→ Problem requirements:
Can you render the part of the data below that opens with the line containing "454, 1258, 521)." and closes with the line containing "453, 1238, 525)." as a Markdown table with the columns Row and Text, numbering each line and leaving out blank ones?

→ Task input:
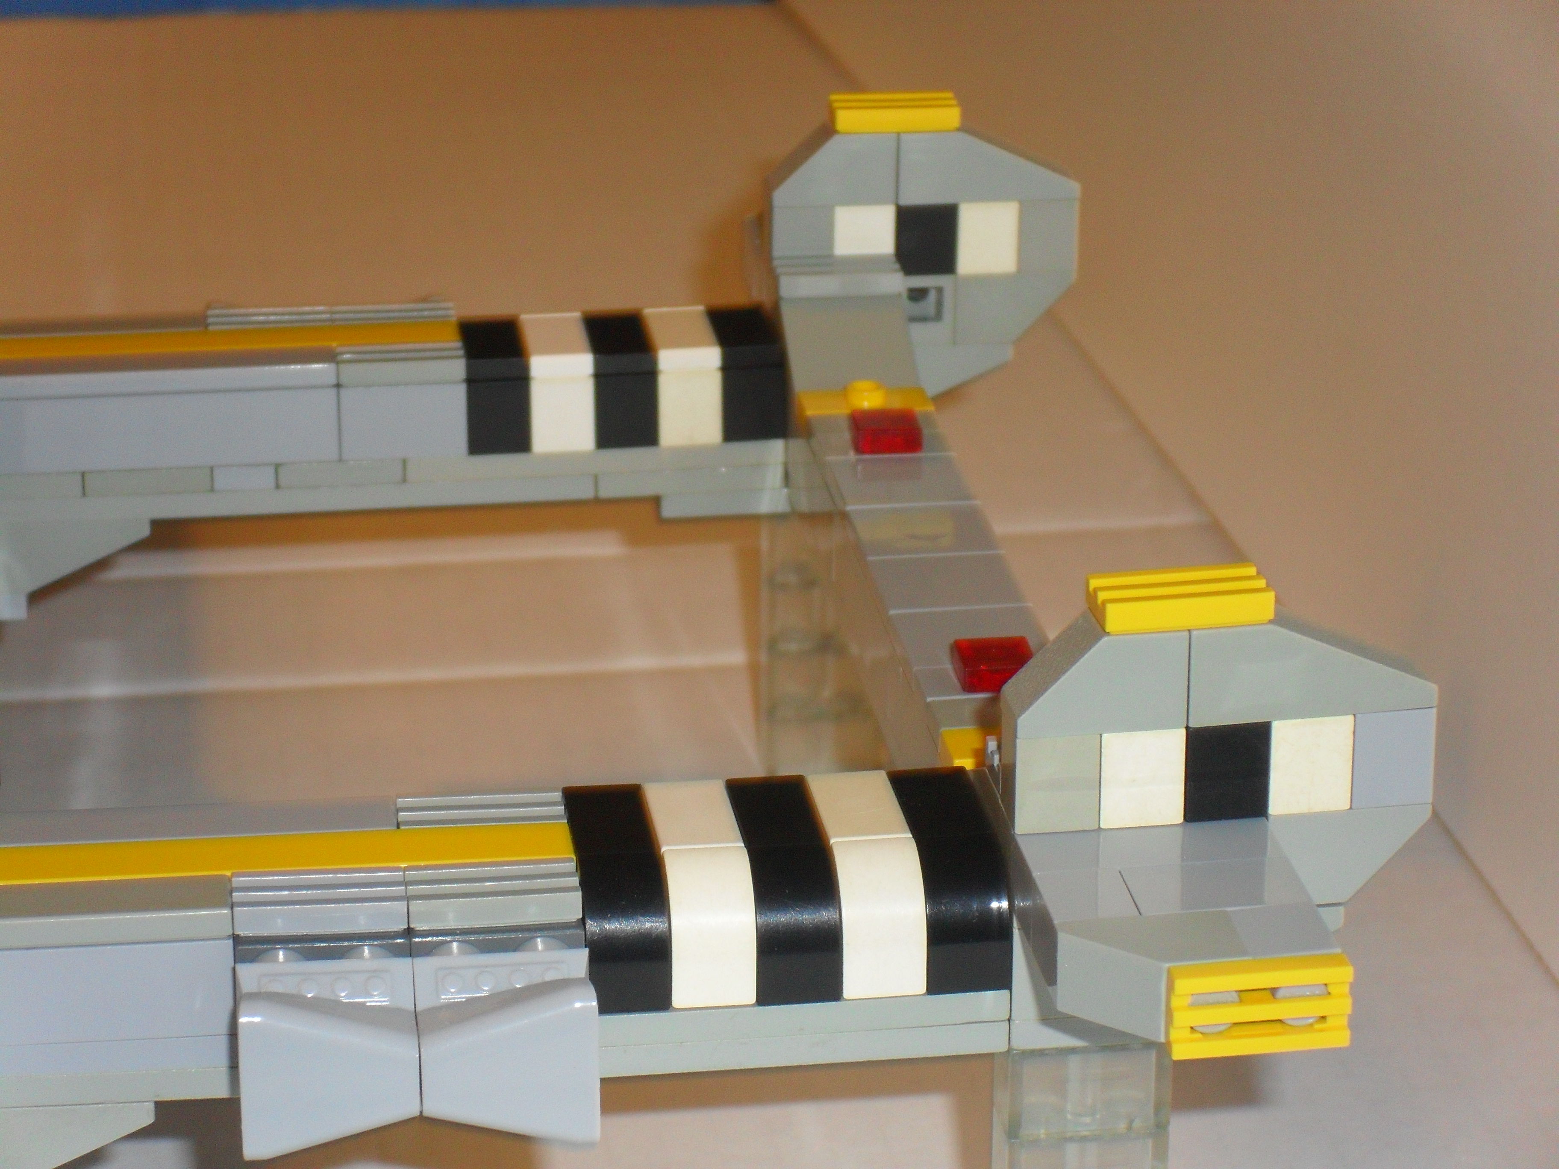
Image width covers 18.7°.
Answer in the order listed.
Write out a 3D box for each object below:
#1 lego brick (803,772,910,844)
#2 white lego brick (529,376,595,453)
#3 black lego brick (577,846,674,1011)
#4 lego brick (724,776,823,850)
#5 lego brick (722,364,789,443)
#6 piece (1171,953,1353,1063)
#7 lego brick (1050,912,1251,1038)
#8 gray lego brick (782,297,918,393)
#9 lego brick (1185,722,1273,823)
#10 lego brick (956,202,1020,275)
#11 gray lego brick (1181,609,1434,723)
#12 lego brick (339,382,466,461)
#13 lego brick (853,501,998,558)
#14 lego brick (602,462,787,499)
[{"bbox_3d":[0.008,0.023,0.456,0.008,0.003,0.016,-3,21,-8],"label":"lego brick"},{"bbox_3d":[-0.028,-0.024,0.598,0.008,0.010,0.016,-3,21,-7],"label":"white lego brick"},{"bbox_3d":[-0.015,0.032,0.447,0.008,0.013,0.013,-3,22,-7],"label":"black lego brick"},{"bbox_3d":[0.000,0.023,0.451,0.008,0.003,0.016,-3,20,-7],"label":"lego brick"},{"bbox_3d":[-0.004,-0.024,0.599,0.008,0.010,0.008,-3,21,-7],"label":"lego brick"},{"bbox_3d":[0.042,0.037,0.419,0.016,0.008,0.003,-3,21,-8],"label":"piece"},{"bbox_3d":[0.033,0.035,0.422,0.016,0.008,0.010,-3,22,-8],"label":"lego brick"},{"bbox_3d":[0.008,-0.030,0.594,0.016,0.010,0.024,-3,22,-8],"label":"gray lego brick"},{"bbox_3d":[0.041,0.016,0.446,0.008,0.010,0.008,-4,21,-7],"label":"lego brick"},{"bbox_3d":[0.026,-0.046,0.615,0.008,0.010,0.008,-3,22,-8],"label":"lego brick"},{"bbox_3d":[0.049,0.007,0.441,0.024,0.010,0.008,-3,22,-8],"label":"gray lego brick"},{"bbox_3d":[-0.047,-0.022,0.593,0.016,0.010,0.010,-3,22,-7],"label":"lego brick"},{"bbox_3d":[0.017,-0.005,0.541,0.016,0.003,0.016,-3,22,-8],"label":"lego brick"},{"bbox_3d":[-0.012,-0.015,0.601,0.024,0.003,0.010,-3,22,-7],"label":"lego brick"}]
* * *
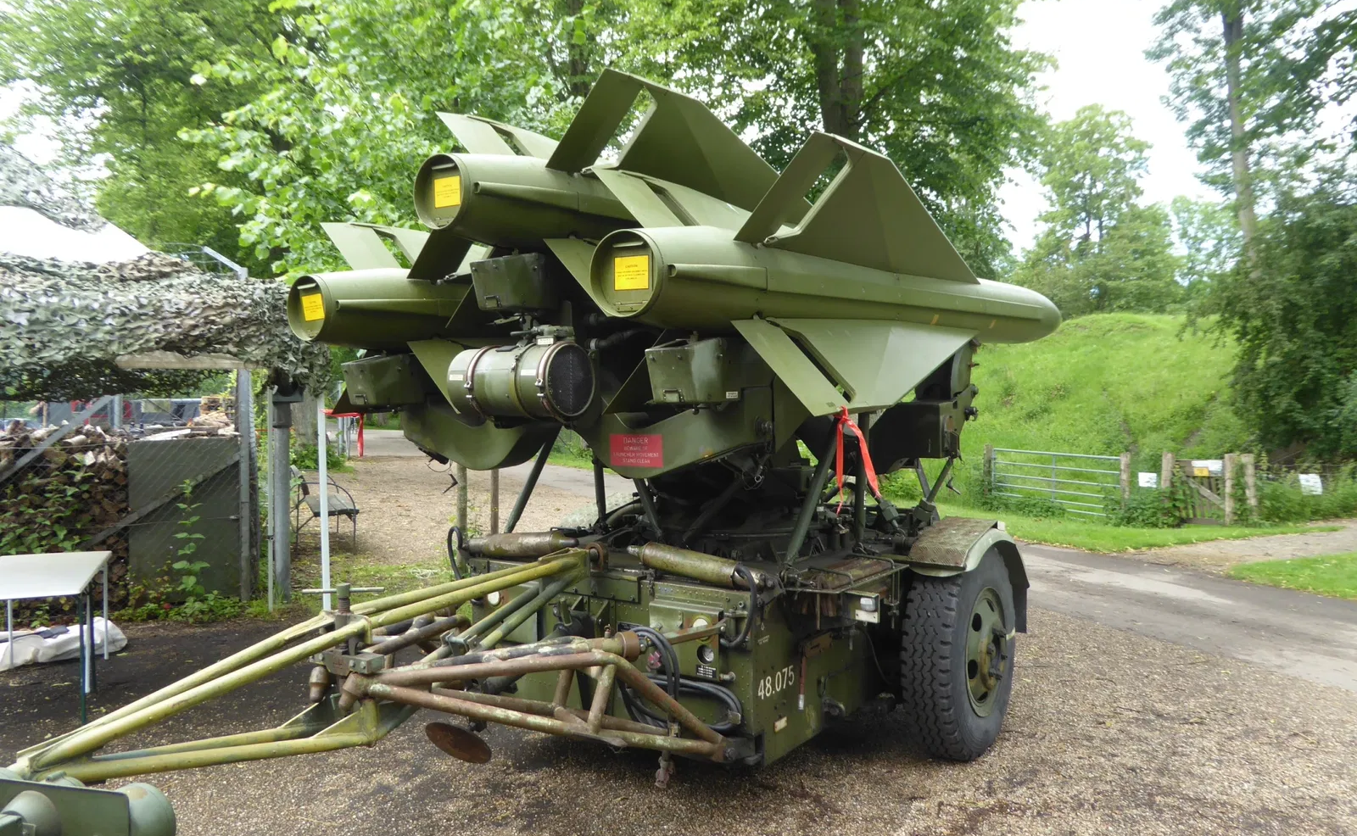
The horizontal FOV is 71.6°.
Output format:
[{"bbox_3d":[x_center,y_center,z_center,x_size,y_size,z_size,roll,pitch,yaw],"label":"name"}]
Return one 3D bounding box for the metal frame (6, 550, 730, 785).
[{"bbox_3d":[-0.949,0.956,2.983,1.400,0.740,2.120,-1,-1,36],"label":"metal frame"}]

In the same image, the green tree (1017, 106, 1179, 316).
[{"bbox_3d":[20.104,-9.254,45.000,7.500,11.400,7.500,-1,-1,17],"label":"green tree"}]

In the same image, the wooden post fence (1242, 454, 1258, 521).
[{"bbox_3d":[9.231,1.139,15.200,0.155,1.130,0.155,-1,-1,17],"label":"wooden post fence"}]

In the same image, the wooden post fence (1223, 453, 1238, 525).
--
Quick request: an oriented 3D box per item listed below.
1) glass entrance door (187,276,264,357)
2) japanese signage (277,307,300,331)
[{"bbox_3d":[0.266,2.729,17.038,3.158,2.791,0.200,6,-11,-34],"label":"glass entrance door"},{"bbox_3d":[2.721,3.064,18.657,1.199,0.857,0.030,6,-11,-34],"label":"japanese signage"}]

→ Answer for this exercise:
| Row | Text |
|---|---|
| 1 | In the same image, the wooden post fence (1242, 454, 1258, 521). |
| 2 | [{"bbox_3d":[9.231,1.139,15.200,0.155,1.130,0.155,-1,-1,17],"label":"wooden post fence"}] |
| 3 | In the same image, the wooden post fence (1223, 453, 1238, 525). |